§ Data
- - -
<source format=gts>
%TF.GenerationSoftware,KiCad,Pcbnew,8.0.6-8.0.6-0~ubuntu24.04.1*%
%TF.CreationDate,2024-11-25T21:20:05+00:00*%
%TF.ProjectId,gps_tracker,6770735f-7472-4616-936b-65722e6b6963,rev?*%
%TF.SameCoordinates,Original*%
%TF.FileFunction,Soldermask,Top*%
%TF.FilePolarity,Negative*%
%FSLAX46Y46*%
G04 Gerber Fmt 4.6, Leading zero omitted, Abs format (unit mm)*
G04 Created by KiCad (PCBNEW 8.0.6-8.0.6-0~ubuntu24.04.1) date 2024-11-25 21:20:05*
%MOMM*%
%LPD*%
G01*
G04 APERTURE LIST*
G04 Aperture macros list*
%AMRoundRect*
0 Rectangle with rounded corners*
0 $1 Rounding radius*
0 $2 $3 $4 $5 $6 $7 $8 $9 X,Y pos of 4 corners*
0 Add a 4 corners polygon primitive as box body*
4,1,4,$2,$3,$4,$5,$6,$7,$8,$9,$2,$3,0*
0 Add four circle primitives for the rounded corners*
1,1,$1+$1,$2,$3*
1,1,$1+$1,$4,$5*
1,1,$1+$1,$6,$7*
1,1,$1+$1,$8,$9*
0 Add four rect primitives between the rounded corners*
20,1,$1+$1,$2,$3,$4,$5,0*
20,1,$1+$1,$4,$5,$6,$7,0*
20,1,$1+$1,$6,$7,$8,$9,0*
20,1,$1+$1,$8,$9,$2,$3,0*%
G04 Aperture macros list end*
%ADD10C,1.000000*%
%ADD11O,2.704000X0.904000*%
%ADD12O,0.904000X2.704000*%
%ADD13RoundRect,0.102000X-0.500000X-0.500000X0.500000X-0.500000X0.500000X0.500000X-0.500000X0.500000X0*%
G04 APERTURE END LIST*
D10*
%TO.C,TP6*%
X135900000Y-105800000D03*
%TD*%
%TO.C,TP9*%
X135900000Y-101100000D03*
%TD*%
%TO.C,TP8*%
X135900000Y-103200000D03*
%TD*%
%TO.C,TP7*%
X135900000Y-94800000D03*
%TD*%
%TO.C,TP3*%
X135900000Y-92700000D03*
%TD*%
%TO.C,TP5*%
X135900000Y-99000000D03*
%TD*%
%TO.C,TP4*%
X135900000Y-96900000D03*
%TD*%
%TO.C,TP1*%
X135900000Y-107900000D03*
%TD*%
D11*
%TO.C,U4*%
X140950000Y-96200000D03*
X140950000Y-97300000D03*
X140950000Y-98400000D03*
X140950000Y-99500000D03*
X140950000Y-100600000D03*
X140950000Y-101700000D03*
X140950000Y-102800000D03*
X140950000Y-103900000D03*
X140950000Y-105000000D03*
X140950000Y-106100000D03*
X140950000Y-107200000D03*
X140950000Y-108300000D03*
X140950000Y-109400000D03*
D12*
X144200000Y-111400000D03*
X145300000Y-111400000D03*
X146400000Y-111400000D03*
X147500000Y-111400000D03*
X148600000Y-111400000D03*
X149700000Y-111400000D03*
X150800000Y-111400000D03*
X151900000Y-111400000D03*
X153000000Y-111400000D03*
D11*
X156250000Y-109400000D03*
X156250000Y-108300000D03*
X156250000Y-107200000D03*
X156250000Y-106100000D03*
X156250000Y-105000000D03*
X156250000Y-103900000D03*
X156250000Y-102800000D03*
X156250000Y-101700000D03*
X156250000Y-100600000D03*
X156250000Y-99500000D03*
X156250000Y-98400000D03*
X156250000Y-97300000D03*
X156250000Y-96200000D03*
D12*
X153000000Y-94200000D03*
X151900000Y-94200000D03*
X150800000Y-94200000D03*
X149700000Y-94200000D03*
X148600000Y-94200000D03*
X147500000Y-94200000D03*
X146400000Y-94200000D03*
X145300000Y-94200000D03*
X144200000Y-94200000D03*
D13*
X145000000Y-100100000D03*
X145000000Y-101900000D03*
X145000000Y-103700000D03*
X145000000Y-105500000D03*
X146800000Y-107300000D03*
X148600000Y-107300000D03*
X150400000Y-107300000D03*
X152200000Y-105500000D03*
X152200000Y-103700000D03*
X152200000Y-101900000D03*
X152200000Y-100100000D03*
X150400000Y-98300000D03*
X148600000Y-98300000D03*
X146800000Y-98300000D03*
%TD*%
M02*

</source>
- - -
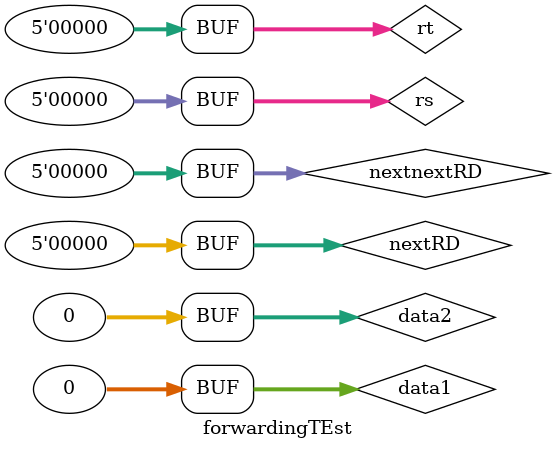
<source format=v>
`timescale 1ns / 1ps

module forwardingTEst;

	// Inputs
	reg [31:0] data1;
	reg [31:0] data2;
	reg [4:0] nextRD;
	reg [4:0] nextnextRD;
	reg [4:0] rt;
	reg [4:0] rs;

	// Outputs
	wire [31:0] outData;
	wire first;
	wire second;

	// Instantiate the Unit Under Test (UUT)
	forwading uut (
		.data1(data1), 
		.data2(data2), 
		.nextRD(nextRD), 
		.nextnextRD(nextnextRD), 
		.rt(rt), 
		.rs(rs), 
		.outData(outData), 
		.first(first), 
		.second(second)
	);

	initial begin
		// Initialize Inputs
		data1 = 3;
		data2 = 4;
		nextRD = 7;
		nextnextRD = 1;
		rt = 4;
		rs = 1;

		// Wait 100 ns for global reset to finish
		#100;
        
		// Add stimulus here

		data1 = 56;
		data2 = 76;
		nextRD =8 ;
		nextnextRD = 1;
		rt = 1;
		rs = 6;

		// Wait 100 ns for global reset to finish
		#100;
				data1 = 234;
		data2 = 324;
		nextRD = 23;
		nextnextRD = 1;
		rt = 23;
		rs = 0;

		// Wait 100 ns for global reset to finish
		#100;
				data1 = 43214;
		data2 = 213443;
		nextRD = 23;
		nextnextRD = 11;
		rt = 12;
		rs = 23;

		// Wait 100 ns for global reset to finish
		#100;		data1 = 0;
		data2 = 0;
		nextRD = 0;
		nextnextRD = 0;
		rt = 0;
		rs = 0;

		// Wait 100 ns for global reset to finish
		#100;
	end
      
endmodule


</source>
- - -
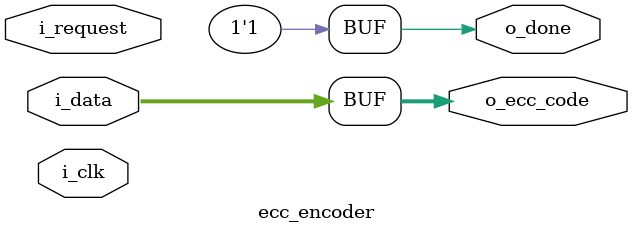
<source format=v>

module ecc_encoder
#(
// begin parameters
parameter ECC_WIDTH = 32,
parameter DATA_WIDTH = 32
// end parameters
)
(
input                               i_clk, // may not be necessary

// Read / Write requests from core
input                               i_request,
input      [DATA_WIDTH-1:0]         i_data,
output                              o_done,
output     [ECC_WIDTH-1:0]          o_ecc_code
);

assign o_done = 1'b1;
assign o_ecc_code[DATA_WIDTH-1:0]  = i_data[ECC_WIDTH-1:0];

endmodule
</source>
- - -
§ Directive
Lines in the data holding the word "rounded": count them and say how many, nothing more.

§ Output of the task
3